POR HACER »
(a) En el texto sobre la cuestión lingüística, ¿qué cargo tenía Carolina Punset?
(b) Reproduce del texto sobre la cuestión lingüística todo lo que va desde "Dice Pablo Iglesias" hasta "aparecidos estas semanas.".

TEXTO ELEGIDO »
__________________________________________________
Dice Pablo Iglesias que la “cuestión nacional” es
probablemente el asunto más importante que se dejó abierto en la Transición, y
que ha estado “sangrando abiertamente” desde entonces en el País Vasco,
Cataluña y, en menor medida, Galicia. Tal vez tenga algo de razón viendo las
enormes sensibilidades que levanta el asunto, por muy vacío de importancia que
a algunos nos parezca. Un debate que se ha polarizado aún más en los últimos
años debido al desafío soberanista promovido desde Cataluña, sobre todo durante
los meses previos a la consulta del 9-N. Y que salta constantemente a la
primera plana de la actualidad, con los casos aparecidos estas semanas.

La cuestión lingüística es una de sus variantes más
habituales. La semana pasada Carolina Punset, portavoz de Ciudadanos en las
Cortes Valencianas, sorprendía a todos con la frase: “con la inmersión
lingüística volvemos a la aldea”. Una sentencia totalmente desafortunada, por
la forma y por el fondo. Sin embargo, planteaba una cuestión importante. Decía
que en el 90% de los colegios públicos en Castellón se educaba íntegramente en
valenciano, dejando al castellano como mera asignatura optativa. Lo citaba ante
el temor de que el nuevo gobierno valenciano extienda esta política a toda la
Comunidad. En Cataluña la situación es incluso más generalizada. Esto no es
serio. Nadie duda de que el valenciano deba estar presente en las escuelas,
enseñarse y hablarse, pero de una manera proporcional con el castellano e
incluso el inglés. En un mundo ya tan globalizado es un grave error centrarse solamente
en una de ellas y discriminar las otras dos. Y no vale lo de que el castellano
ya se aprende viendo la televisión, yendo al cine, escuchando música o
navegando por internet. La educación, en las escuelas. Garantizar la enseñanza
de los tres idiomas por igual es dotar a los jóvenes de unas mejores
condiciones para su futuro. Y es que así es como deberíamos ver las lenguas,
como simples herramientas en nuestras vidas. Este blog intenta ser un reflejo
de ello. Yo en el día a día uso el valenciano la inmensa mayoría del tiempo,
con familia y amigos, pero aquí escribo en castellano simplemente porque mis
reflexiones le llegarán a mucha más gente. Pero ojo, no nos confundamos. Las
lamentables palabras de Punset apuntan al valenciano como “una lengua de
segunda”, para entendernos, y evidentemente tampoco es eso. Se pasó tres
pueblos (o aldeas), esa es la verdad.
__________________________________________________
DATOS APORTADOS »
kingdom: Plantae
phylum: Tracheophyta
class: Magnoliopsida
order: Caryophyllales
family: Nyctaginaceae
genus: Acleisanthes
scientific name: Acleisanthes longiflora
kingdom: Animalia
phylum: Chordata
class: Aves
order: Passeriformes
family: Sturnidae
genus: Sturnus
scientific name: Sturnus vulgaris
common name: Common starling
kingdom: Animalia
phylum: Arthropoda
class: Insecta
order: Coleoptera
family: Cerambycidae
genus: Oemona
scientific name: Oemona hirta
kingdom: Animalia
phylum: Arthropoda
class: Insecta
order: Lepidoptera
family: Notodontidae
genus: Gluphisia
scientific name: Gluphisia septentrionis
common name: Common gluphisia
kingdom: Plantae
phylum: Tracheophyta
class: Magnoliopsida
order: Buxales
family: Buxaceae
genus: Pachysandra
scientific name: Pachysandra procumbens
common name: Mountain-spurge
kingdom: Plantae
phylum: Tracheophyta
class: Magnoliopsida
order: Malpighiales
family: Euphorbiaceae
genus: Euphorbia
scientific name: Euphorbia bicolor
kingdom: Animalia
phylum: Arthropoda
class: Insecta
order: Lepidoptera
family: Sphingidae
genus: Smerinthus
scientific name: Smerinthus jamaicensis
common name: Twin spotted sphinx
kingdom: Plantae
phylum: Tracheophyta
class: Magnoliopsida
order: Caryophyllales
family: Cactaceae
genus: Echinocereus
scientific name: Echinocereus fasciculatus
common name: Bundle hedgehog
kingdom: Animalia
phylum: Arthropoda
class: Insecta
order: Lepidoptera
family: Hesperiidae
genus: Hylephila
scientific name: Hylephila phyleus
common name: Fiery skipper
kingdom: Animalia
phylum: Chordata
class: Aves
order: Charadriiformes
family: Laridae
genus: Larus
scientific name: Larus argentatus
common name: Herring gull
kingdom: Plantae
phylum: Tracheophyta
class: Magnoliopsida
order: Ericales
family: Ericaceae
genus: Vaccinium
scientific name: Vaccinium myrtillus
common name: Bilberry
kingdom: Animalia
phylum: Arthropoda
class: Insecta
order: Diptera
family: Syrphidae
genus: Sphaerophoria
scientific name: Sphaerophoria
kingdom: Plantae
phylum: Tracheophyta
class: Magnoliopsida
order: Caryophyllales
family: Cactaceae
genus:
__________________________________________________
SOLUCIONES COMPLETAS »
(a) Era portavoz de Ciudadanos en las Cortes Valencianas.

(b)
Dice Pablo Iglesias que la “cuestión nacional” es
probablemente el asunto más importante que se dejó abierto en la Transición, y
que ha estado “sangrando abiertamente” desde entonces en el País Vasco,
Cataluña y, en menor medida, Galicia. Tal vez tenga algo de razón viendo las
enormes sensibilidades que levanta el asunto, por muy vacío de importancia que
a algunos nos parezca. Un debate que se ha polarizado aún más en los últimos
años debido al desafío soberanista promovido desde Cataluña, sobre todo durante
los meses previos a la consulta del 9-N. Y que salta constantemente a la
primera plana de la actualidad, con los casos aparecidos estas semanas.